Publication

  • SAFT: Towards Out-of-Distribution Generalization in Fine-Tuning

    Handling distribution shifts from training data, known as out-of-distribution (OOD) generalization, poses a significant challenge in the field of machine learning. While a pre-trained vision-language model like CLIP has demonstrated remarkable zero-shot performance, further adaptation of the model to downstream tasks leads to undesirable degradation for OOD data. In this work, we introduce Sparse Adaptation for Fine-Tuning (SAFT), a method that prevents fine-tuning from forgetting the general knowledge in the pre-trained model. SAFT only updates a small subset of important parameters whose gradient magnitude is large, while keeping the other parameters frozen. SAFT is straightforward to implement and conceptually simple. Extensive experiments show that with only 0.1% of the model parameters, SAFT can significantly improve the performance of CLIP. It consistently outperforms baseline methods across several benchmarks. On the few-shot learning benchmark of ImageNet and its variants, SAFT gives a gain of 5.15% on average over the conventional fine-tuning method in OOD settings.

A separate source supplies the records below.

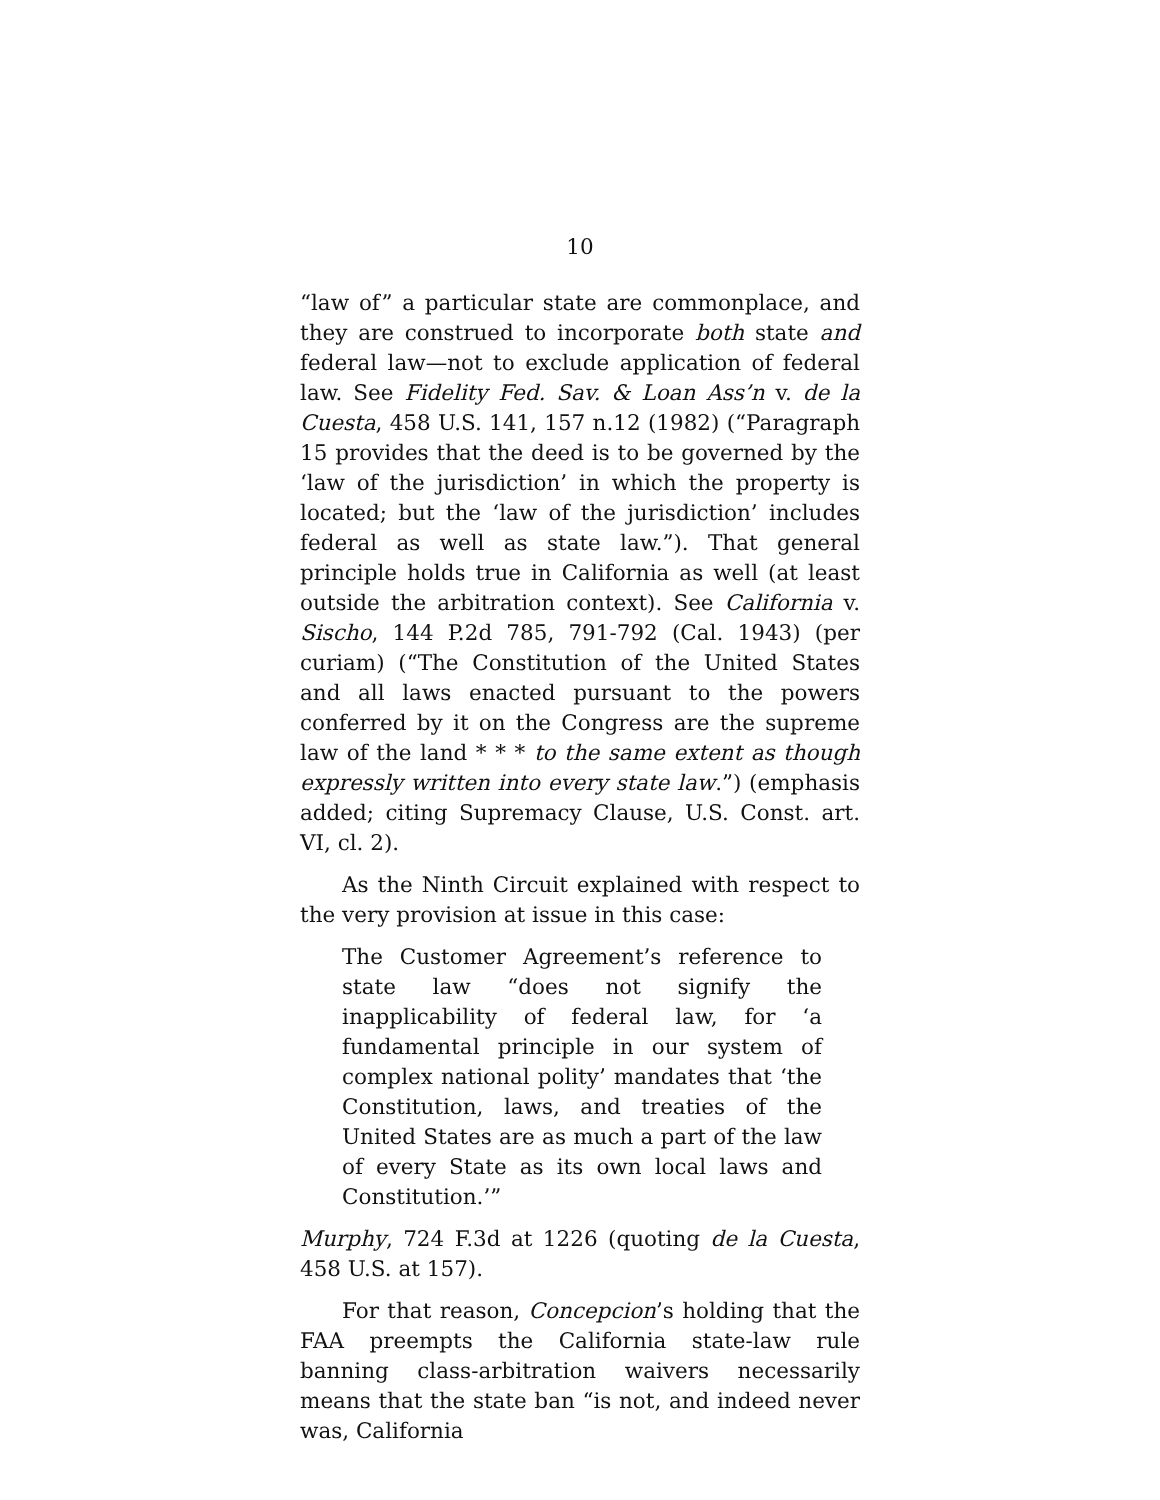10
“law of” a particular state are commonplace, and they are construed to incorporate both state and federal law—not to exclude application of federal law. See Fidelity Fed. Sav. & Loan Ass’n v. de la Cuesta, 458 U.S. 141, 157 n.12 (1982) (“Paragraph 15 provides that the deed is to be governed by the ‘law of the jurisdiction’ in which the property is located; but the ‘law of the jurisdiction’ includes federal as well as state law.”). That general principle holds true in California as well (at least outside the arbitration context). See California v. Sischo, 144 P.2d 785, 791-792 (Cal. 1943) (per curiam) (“The Constitution of the United States and all laws enacted pursuant to the powers conferred by it on the Congress are the supreme law of the land * * * to the same extent as though expressly written into every state law.”) (emphasis added; citing Supremacy Clause, U.S. Const. art. VI, cl. 2).
As the Ninth Circuit explained with respect to the very provision at issue in this case:
The Customer Agreement’s reference to state law “does not signify the inapplicability of federal law, for ‘a fundamental principle in our system of complex national polity’ mandates that ‘the Constitution, laws, and treaties of the United States are as much a part of the law of every State as its own local laws and Constitution.’”
Murphy, 724 F.3d at 1226 (quoting de la Cuesta, 458 U.S. at 157).
For that reason, Concepcion’s holding that the FAA preempts the California state-law rule banning class-arbitration waivers necessarily means that the state ban “is not, and indeed never was, California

  • Improving self-supervised learning for audio representations by feature diversity and decorrelation

    Self-supervised learning (SSL) has recently shown remarkable results in closing the gap between supervised and unsupervised learning. The idea is to learn robust features that are invariant to distortions of the input data. Despite its success, this idea can suffer from a collapsing issue where the network produces a constant representation. To this end, we introduce SELFIE, a novel Self-supervised Learning approach for audio representation via Feature Diversity and Decorrelation. SELFIE avoids the collapsing issue by ensuring that the representation (i) maintains a high diversity among embeddings and (ii) decorrelates the dependencies between dimensions. SELFIE is pre-trained on the large-scale AudioSet dataset and its embeddings are validated on nine audio downstream tasks, including speech, music, and sound event recognition. Experimental results show that SELFIE outperforms existing SSL methods

  • NVC-Net: End-to-End Adversarial Voice Conversion

    Voice conversion has gained increasing popularity in many applications of speech synthesis. The idea is to change the voice identity from one speaker into another while keeping the linguistic content unchanged. Many voice conversion approaches rely on the use of a vocoder to reconstruct the speech from acoustic features, and as a consequence, the speech quality heavily depends on such a vocoder. In this paper, we propose NVC-Net, an end-to-end adversarial network, which performs voice conversion directly on the raw audio waveform of arbitrary length. By disentangling the speaker identity from the speech content, NVC-Net is able to perform non-parallel traditional many-to-many voice conversion as well as zero-shot voice conversion from a short utterance of an unseen target speaker. Importantly, NVC-Net is non-autoregressive and fully convolutional, achieving fast inference. Our model is capable of producing samples at a rate of more than 3600 kHz on an NVIDIA V100 GPU, being orders of magnitude faster than state-of-the-art methods under the same hardware configurations. Objective and subjective evaluations on non-parallel many-to-many voice conversion tasks show that NVC-Net obtains competitive results with significantly fewer parameters.

  • Differentiable Duration Modeling for End-to-End Text-to-Speech

    Parallel text-to-speech (TTS) models have recently enabled fast and highly-natural speech synthesis. However, such models typically require external alignment models, which are not necessarily optimized for the decoder as they are not jointly trained. In this paper, we propose a differentiable duration method for learning monotonic alignments between input and output sequences. Our method is based on a soft-duration mechanism that optimizes a stochastic process in expectation. Using this differentiable duration method, a direct text to waveform TTS model is introduced to produce raw audio as output instead of performing neural vocoding. Our model learns to perform high-fidelity speech synthesis through a combination of adversarial training and matching the total ground-truth duration. Experimental results show that our model obtains competitive results while enjoying a much simpler training pipeline.